BACKGROUND: A clear understanding of the blood vessels in the eye is helpful in the diagnosis and treatment of ophthalmic diseases, such as glaucoma. Conventional techniques such as micro-CT imaging and histology are not sufficiently accurate to identify the vessels in the eye, because their diameter is just a few microns. The newly developed medical imaging technology, X-ray phase-contrast imaging (XPCI), is able to distinguish the structure of the vessels in the eye. In this study, XPCI was used to identify the internal structure of the blood vessels in the eye. METHODS: After injection with barium sulfate via the ear border artery, an anesthetized rabbit was killed and its eye was fixed in vitro in 10% formalin solution. We acquired images using XPCI at the Shanghai Synchrotron Radiation Facility. The datasets were converted into slices by filtered back-projection (FBP). An angiographic score was obtained as a parameter to quantify the density of the blood vessels. A three-dimensional (3D) model of the blood vessels was then established using Amira 5.2 software. RESULTS: With XPCI, blood vessels in the rabbit eye as small as 18 μm in diameter and a sixth of the long posterior ciliary artery could be clearly distinguished. In the 3D model, we obtained the level 4 branch structure of vessels in the fundus. The diameters of the arteria centralis retinae and its branches are about 200 μm, 110 μm, 95 μm, 80 μm and 40 μm.
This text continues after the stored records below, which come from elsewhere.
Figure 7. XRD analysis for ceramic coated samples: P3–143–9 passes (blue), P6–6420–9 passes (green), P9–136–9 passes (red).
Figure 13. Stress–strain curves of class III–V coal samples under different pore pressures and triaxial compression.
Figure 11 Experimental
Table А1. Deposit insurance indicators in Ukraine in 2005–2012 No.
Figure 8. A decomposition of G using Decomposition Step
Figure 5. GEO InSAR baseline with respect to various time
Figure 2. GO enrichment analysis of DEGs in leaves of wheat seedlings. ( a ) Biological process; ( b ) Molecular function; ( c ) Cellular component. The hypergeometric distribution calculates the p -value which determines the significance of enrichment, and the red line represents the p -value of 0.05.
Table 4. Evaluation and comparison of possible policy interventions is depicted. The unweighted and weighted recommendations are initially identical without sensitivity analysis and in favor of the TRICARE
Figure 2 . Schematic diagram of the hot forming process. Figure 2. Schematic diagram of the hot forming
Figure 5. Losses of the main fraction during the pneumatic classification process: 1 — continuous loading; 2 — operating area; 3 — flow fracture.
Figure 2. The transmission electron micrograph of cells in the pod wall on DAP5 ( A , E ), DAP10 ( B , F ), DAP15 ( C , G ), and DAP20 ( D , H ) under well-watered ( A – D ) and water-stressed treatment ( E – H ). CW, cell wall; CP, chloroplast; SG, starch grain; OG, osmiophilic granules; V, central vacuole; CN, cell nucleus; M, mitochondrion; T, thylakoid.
The diameters of the circulus arteriosus iridis major and its branches are about 210 μm, 70 μm and 30 μm. Analysis of vessel density using the angiographic score showed that the blood vessels had maximum density in the fundus and minimum density in the area anterior to the equator (scores 0.27 ± 0.029 and 0.16 ± 0.032, respectively). We performed quantitative angiographic analysis of the blood vessels to further investigate the density of the vessels. CONCLUSIONS: XPCI provided a feasible means to determine the structure of the blood vessels in the eye. We were able to determine the diameters and morphological characteristics of the vessels from both 2D images and the 3D model. By analyzing the images, we obtained measurements of the density distribution of the microvasculature, and this approach may provide valuable reference information prior to glaucoma filtration surgery.